*WHAT YOU HAVE TO DO*:
Take the lines below from the one with "J774A.1小鼠单核巨噬细胞" through the one with "10 ساڵ و 4 مانگ و 24 ڕۆژ و 15" and retype them exactly. Include nothing else, and no pictures.

*INFORMATION SUPPLIED*:
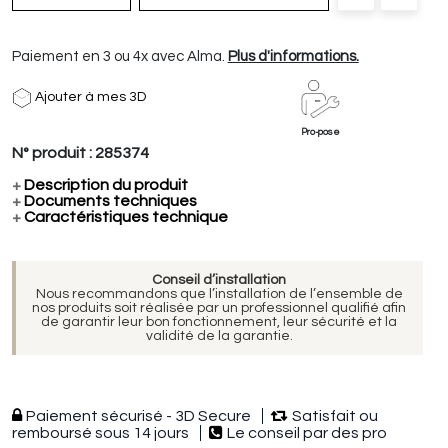
Paiement en 3 ou 4x avec Alma.
Plus d'informations.
Ajouter à mes 3D
Pro-pose
N° produit :
285374
+
Description du produit
+
Documents techniques
+
Caractéristiques technique
Conseil d’installation
Nous recommandons que l’installation de l’ensemble de
nos produits soit réalisée par un professionnel qualifié afin
de garantir leur bon fonctionnement, leur sécurité et la
validité de la garantie.
Paiement sécurisé - 3D Secure
Satisfait ou
remboursé sous 14 jours
Le conseil par des pro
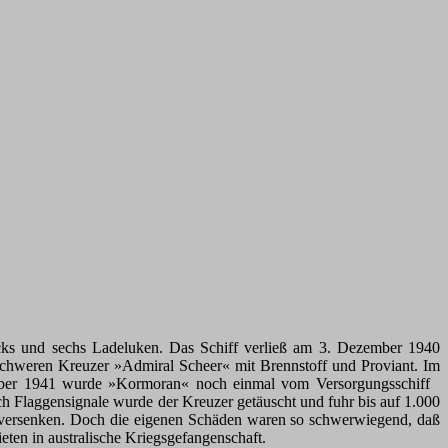
cks und sechs Ladeluken. Das Schiff verließ am 3. Dezember 1940
schweren Kreuzer »Admiral Scheer« mit Brennstoff und Proviant. Im
ktober 1941 wurde »Kormoran« noch einmal vom Versorgungsschiff
h Flaggensignale wurde der Kreuzer getäuscht und fuhr bis auf 1.000
u versenken. Doch die eigenen Schäden waren so schwerwiegend, daß
eten in australische Kriegsgefangenschaft.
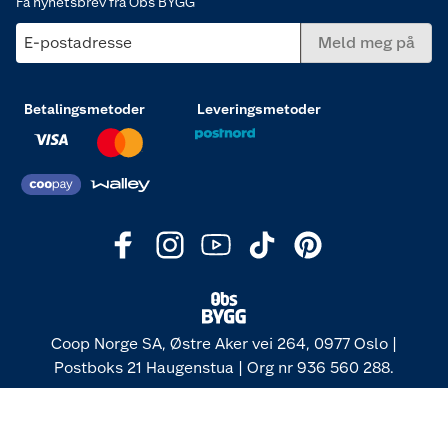
Få nyhetsbrev fra Obs BYGG
E-postadresse
Meld meg på
Betalingsmetoder
Leveringsmetoder
Coop Norge SA, Østre Aker vei 264, 0977 Oslo |
Postboks 21 Haugenstua | Org nr 936 560 288.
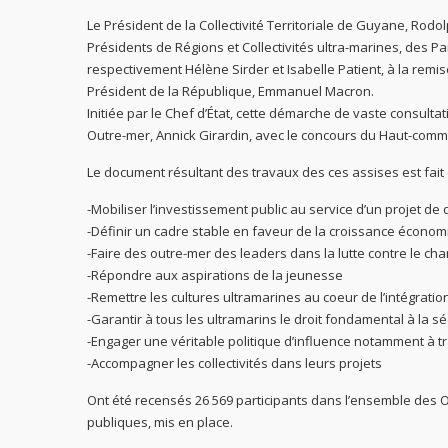
Le Président de la Collectivité Territoriale de Guyane, Rodo
Présidents de Régions et Collectivités ultra-marines, des 
respectivement Hélène Sirder et Isabelle Patient, à la remis
Président de la République, Emmanuel Macron.
Initiée par le Chef d’État, cette démarche de vaste c
onsultat
Outre-mer, Annick Girardin, avec le concours du Haut-commi
Le document résultant des travaux des ces assises est fait 
-Mobiliser l’investissement public au service d’un projet d
-Définir un cadre stable en faveur de la croissance économi
-Faire des outre-mer des leaders dans la lutte contre le ch
-Répondre aux aspirations de la jeunesse
-Remettre les cultures ultramarines au coeur de l’intégratio
-Garantir à tous les ultramarins le droit fondamental à la sé
-Engager une véritable politique d’influence notamment à t
-Accompagner les collectivités dans leurs projets
Ont été recensés 26 569 participants dans l’ensemble des O
publiques, mis en place.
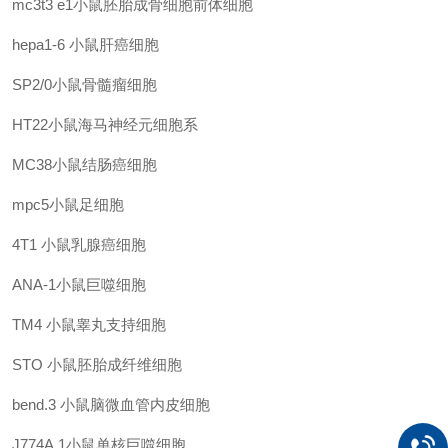
mc3t3 e1小鼠胚胎成骨细胞前体细胞
hepa1-6
小鼠肝癌细胞
SP2/0小鼠骨髓瘤细胞
HT22小鼠海马神经元细胞系
MC38小鼠结肠癌细胞
mpc5小鼠足细胞
4T1
小鼠乳腺癌细胞
ANA-1小鼠巨噬细胞
TM4
小鼠睾丸支持细胞
STO
小鼠胚胎成纤维细胞
bend.3
小鼠脑微血管内皮细胞
J774A.1小鼠单核巨噬细胞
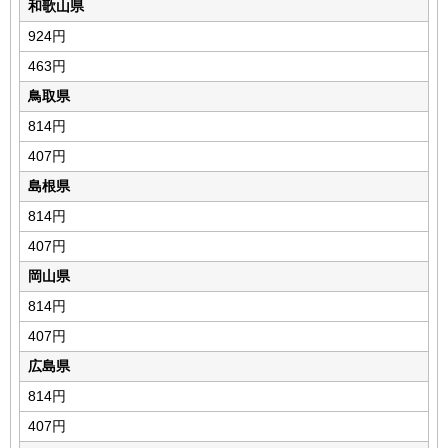
和歌山県
924円
463円
鳥取県
814円
407円
島根県
814円
407円
岡山県
814円
407円
広島県
814円
407円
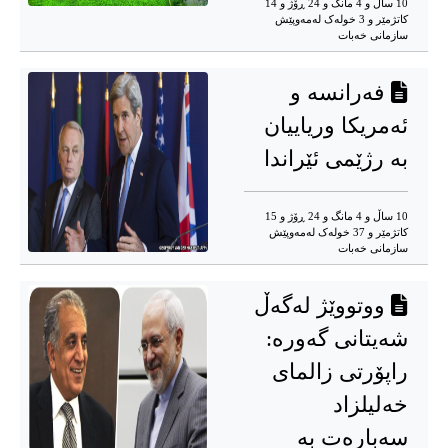
10 ساڵ و 4 مانگ و 24 ڕۆژ و 14
کاتژمێر و 3 خوله‌ک له‌مه‌وپێش‌
سازمانی خەبات
فەرانسە و
ئەمریکا وریاییان
بە رژێمی ئێراندا
10 ساڵ و 4 مانگ و 24 ڕۆژ و 15
کاتژمێر و 37 خوله‌ک له‌مه‌وپێش‌
سازمانی خەبات
ووتووێژ لەگەڵ
شەیتانی گەورە:
راپۆرتی زالمای
خەلیلزاد
سەبارەت بە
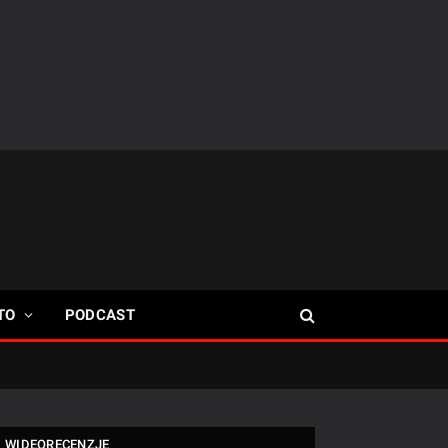
TO
PODCAST
WIDEORECENZJE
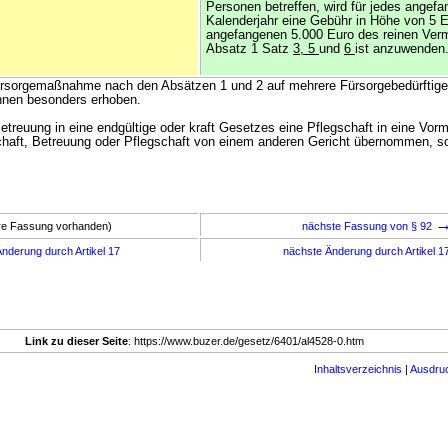
Personen betreffen, wird für jedes angef
Kalenderjahr eine Gebühr in Höhe von 5 E
angefangenen 5.000 Euro des reinen Ver
Absatz 1 Satz
3, 5
und
6
ist anzuwenden
Fürsorgemaßnahme nach den Absätzen 1 und 2 auf mehrere Fürsorgebedürftige
ihnen besonders erhoben.
Betreuung in eine endgültige oder kraft Gesetzes eine Pflegschaft in eine Vor
haft, Betreuung oder Pflegschaft von einem anderen Gericht übernommen, so
ere Fassung vorhanden)
nächste Fassung von § 92
nderung durch Artikel 17
nächste Änderung durch Artikel 1
Link zu dieser Seite
: https://www.buzer.de/gesetz/6401/al4528-0.htm
Inhaltsverzeichnis
|
Ausdru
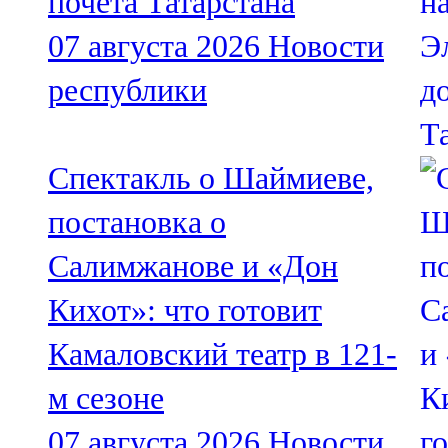
почета Татарстана
07 августа 2026
Новости
республики
Спектакль о Шаймиеве,
постановка о
Салимжанове и «Дон
Кихот»: что готовит
Камаловский театр в 121-
м сезоне
07 августа 2026
Новости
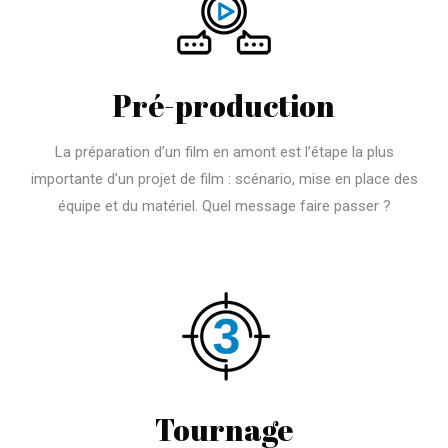
Pré-production
La préparation d’un film en amont est l’étape la plus
importante d’un projet de film : scénario, mise en place des
équipe et du matériel. Quel message faire passer ?
Tournage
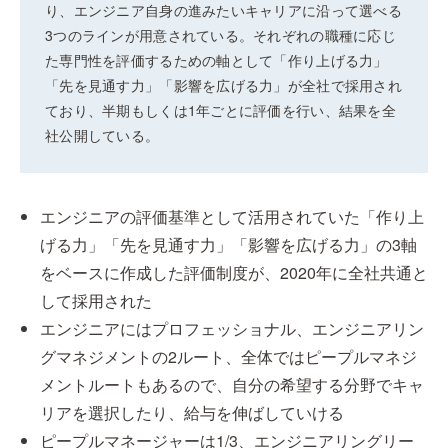
り、エンジニア自身の進みたいキャリアに沿って選べる
3つのラインが用意されている。それぞれの職種に応じ
た専門性を評価するための軸として「作り上げる力」
「先を見通す力」「影響を広げる力」が全社で採用され
ており、半期もしくは1年ごとに評価を行い、結果を全
社公開している。
エンジニアの評価基準として活用されていた「作り上
げる力」「先を見通す力」「影響を広げる力」の3軸
をベースに作成した評価制度が、2020年に全社共通と
して採用された
エンジニアにはプロフェッショナル、エンジニアリン
グマネジメントの2ルート、全体ではピープルマネジ
メントルートもあるので、自分の希望する分野でキャ
リアを選択したり、給与を伸ばしていける
ピープルマネージャーは1/3、エンジニアリングリー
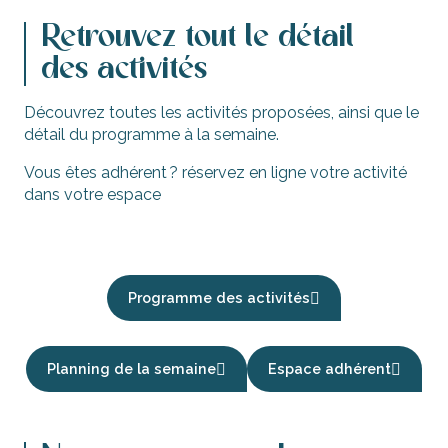
Retrouvez tout le détail
des activités
Découvrez toutes les activités proposées, ainsi que le
détail du programme à la semaine.
Vous êtes adhérent ? réservez en ligne votre activité
dans votre espace
Programme des activités
Planning de la semaine
Espace adhérent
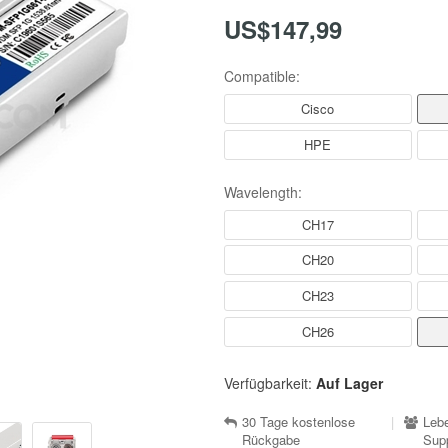
US$147,99
Compatible:
Cisco
HPE
Wavelength:
CH17
CH20
CH23
CH26
Verfügbarkeit:
Auf Lager
30 Tage kostenlose
|
Lebe
Rückgabe
Sup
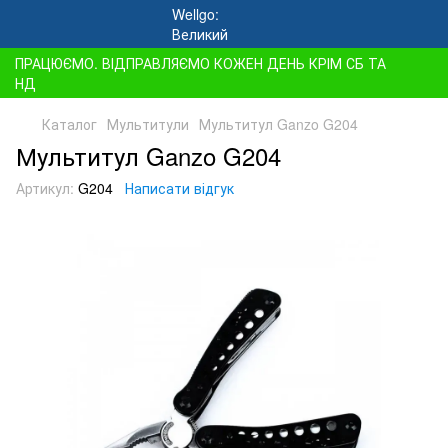
ПРАЦЮЄМО. ВІДПРАВЛЯЄМО КОЖЕН ДЕНЬ КРІМ СБ ТА
НД
Каталог
Мультитули
Мультитул Ganzo G204
Мультитул Ganzo G204
Артикул:
G204
Написати відгук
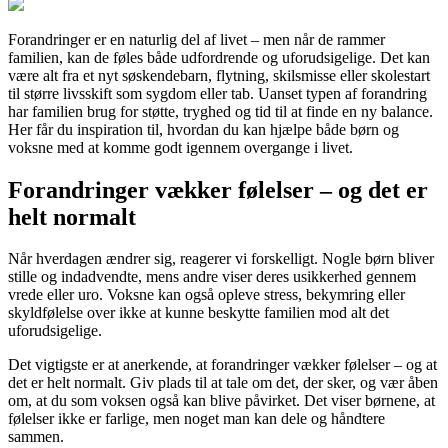
Forandringer er en naturlig del af livet – men når de rammer
familien, kan de føles både udfordrende og uforudsigelige. Det kan
være alt fra et nyt søskendebarn, flytning, skilsmisse eller skolestart
til større livsskift som sygdom eller tab. Uanset typen af forandring
har familien brug for støtte, tryghed og tid til at finde en ny balance.
Her får du inspiration til, hvordan du kan hjælpe både børn og
voksne med at komme godt igennem overgange i livet.
Forandringer vækker følelser – og det er
helt normalt
Når hverdagen ændrer sig, reagerer vi forskelligt. Nogle børn bliver
stille og indadvendte, mens andre viser deres usikkerhed gennem
vrede eller uro. Voksne kan også opleve stress, bekymring eller
skyldfølelse over ikke at kunne beskytte familien mod alt det
uforudsigelige.
Det vigtigste er at anerkende, at forandringer vækker følelser – og at
det er helt normalt. Giv plads til at tale om det, der sker, og vær åben
om, at du som voksen også kan blive påvirket. Det viser børnene, at
følelser ikke er farlige, men noget man kan dele og håndtere
sammen.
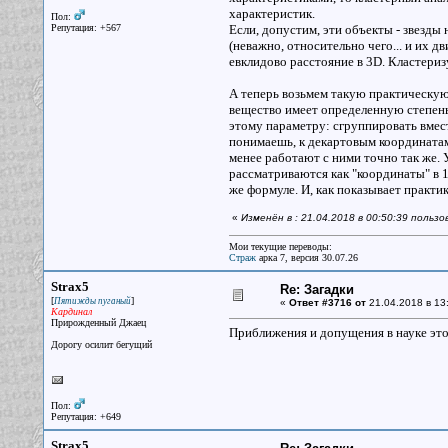
характеристик.
Пол:
Репутация: +567
Если, допустим, эти объекты - звезды
(неважно, относительно чего... и их 
евклидово расстояние в 3D. Кластериз
А теперь возьмем такую практическую
вещество имеет определенную степень 
этому параметру: сгруппировать вмес
понимаешь, к декартовым координатам 
менее работают с ними точно так же. 
рассматриваются как "координаты" в 1
же формуле. И, как показывает практик
«
Изменён в : 21.04.2018 в 00:50:39 польз
Мои текущие переводы:
Страж
арка 7, версия 30.07.26
Strax5
Re: Загадки
[
]
Пятижды пуганый
«
Ответ #3716 от
21.04.2018 в 13
Кардинал
Прирожденный Джаец
Приближения и допущения в науке это
Дорогу осилит бегущий
Пол:
Репутация: +649
Strax5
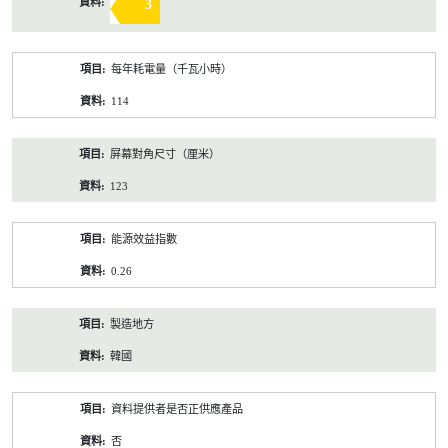
3
每年耗電量（千瓦小時）
114
屏幕對角尺寸（厘米）
123
能源效益指數
0.26
製造地方
韓國
資料提供者是否正供應產品
否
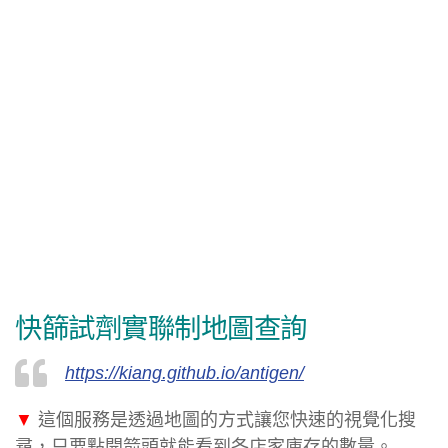
快篩試劑實聯制地圖查詢
https://kiang.github.io/antigen/
▼
這個服務是透過地圖的方式讓您快速的視覺化搜
尋，只要點開箭頭就能看到各店家庫存的數量。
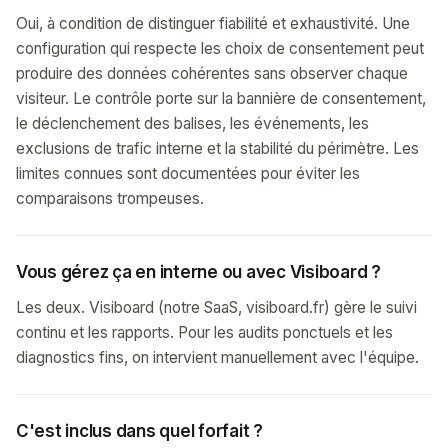
Oui, à condition de distinguer fiabilité et exhaustivité. Une
configuration qui respecte les choix de consentement peut
produire des données cohérentes sans observer chaque
visiteur. Le contrôle porte sur la bannière de consentement,
le déclenchement des balises, les événements, les
exclusions de trafic interne et la stabilité du périmètre. Les
limites connues sont documentées pour éviter les
comparaisons trompeuses.
Vous gérez ça en interne ou avec Visiboard ?
Les deux. Visiboard (notre SaaS, visiboard.fr) gère le suivi
continu et les rapports. Pour les audits ponctuels et les
diagnostics fins, on intervient manuellement avec l'équipe.
C'est inclus dans quel forfait ?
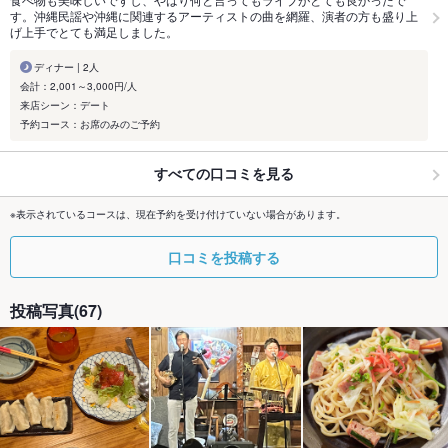
す。沖縄民謡や沖縄に関連するアーティストの曲を網羅、演者の方も盛り上
げ上手でとても満足しました。
ディナー | 2人
会計：2,001～3,000円/人
来店シーン：デート
予約コース：お席のみのご予約
すべての口コミを見る
※表示されているコースは、現在予約を受け付けていない場合があります。
口コミを投稿する
投稿写真(67)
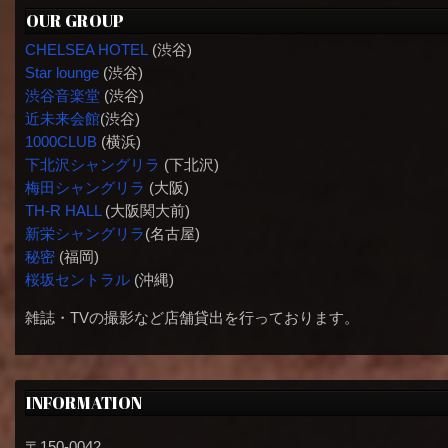
OUR GROUP
CHELSEA HOTEL
(渋谷)
Star lounge
(渋谷)
渋谷音楽堂
(渋谷)
近未来会館
(渋谷)
1000CLUB
(横浜)
下北沢シャングリラ
(下北沢)
梅田シャングリラ
(大阪)
TH-R HALL
(大阪関大前)
新栄シャングリラ
(名古屋)
秘密
(福岡)
桜坂セントラル
(沖縄)
雑誌・TVの撮影など店舗貸出を行っております。
INFORMATION
〒150-0042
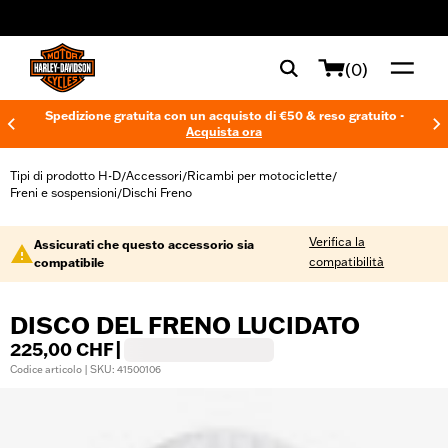
web accessibility
(0)
Spedizione gratuita con un acquisto di €50 & reso gratuito -
Acquista ora
Tipi di prodotto H-D
Accessori
Ricambi per motociclette
/
/
/
Freni e sospensioni
Dischi Freno
/
Verifica la
Assicurati che questo accessorio sia
compatibilità
compatibile
DISCO DEL FRENO LUCIDATO
225,00 CHF
|
Codice articolo | SKU: 41500106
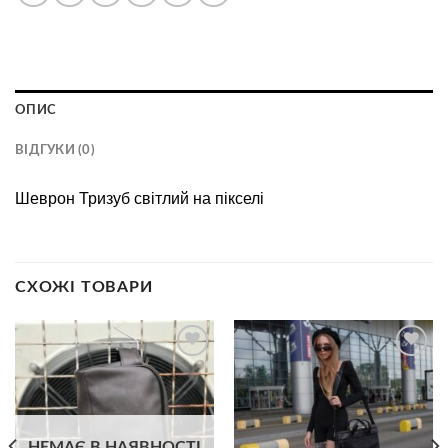
ОПИС
ВІДГУКИ (0)
Шеврон Тризуб свiтлий на пiкселi
СХОЖІ ТОВАРИ
В
В
избранное
избранное
НЕМАЄ В НАЯВНОСТІ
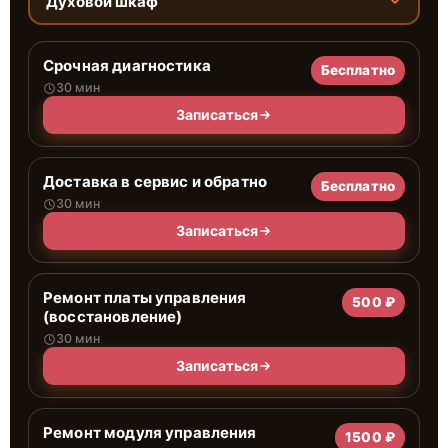
Духовой шкаф
Срочная диагностика
Бесплатно
30 мин
Записаться
Доставка в сервис и обратно
Бесплатно
30 мин
Записаться
Ремонт платы управления
500 ₽
(восстановление)
30 мин
Записаться
Ремонт модуля управления
1500 ₽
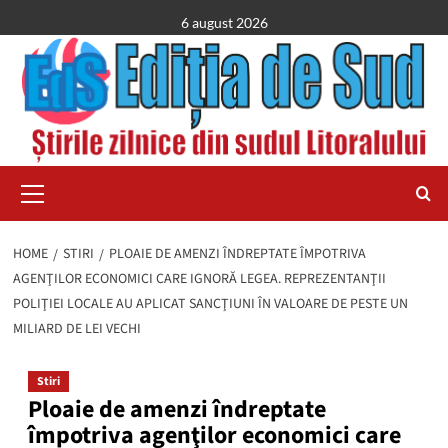
Skip
6 august 2026
to
content
Primary
Menu
HOME
STIRI
PLOAIE DE AMENZI ÎNDREPTATE ÎMPOTRIVA
AGENŢILOR ECONOMICI CARE IGNORĂ LEGEA. REPREZENTANŢII
POLIŢIEI LOCALE AU APLICAT SANCŢIUNI ÎN VALOARE DE PESTE UN
MILIARD DE LEI VECHI
Stiri
Ploaie de amenzi îndreptate
împotriva agenţilor economici care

*SOLVED PROBLEM*:
J774A.1小鼠单核巨噬细胞
和歌山県
924円
463円
鳥取県
814円
407円
島根県
814円
407円
岡山県
814円
407円
広島県
814円
407円
10 ساڵ و 4 مانگ و 24 ڕۆژ و 14
کاتژمێر و 3 خوله‌ک له‌مه‌وپێش‌
سازمانی خەبات
فەرانسە و
ئەمریکا وریاییان
بە رژێمی ئێراندا
10 ساڵ و 4 مانگ و 24 ڕۆژ و 15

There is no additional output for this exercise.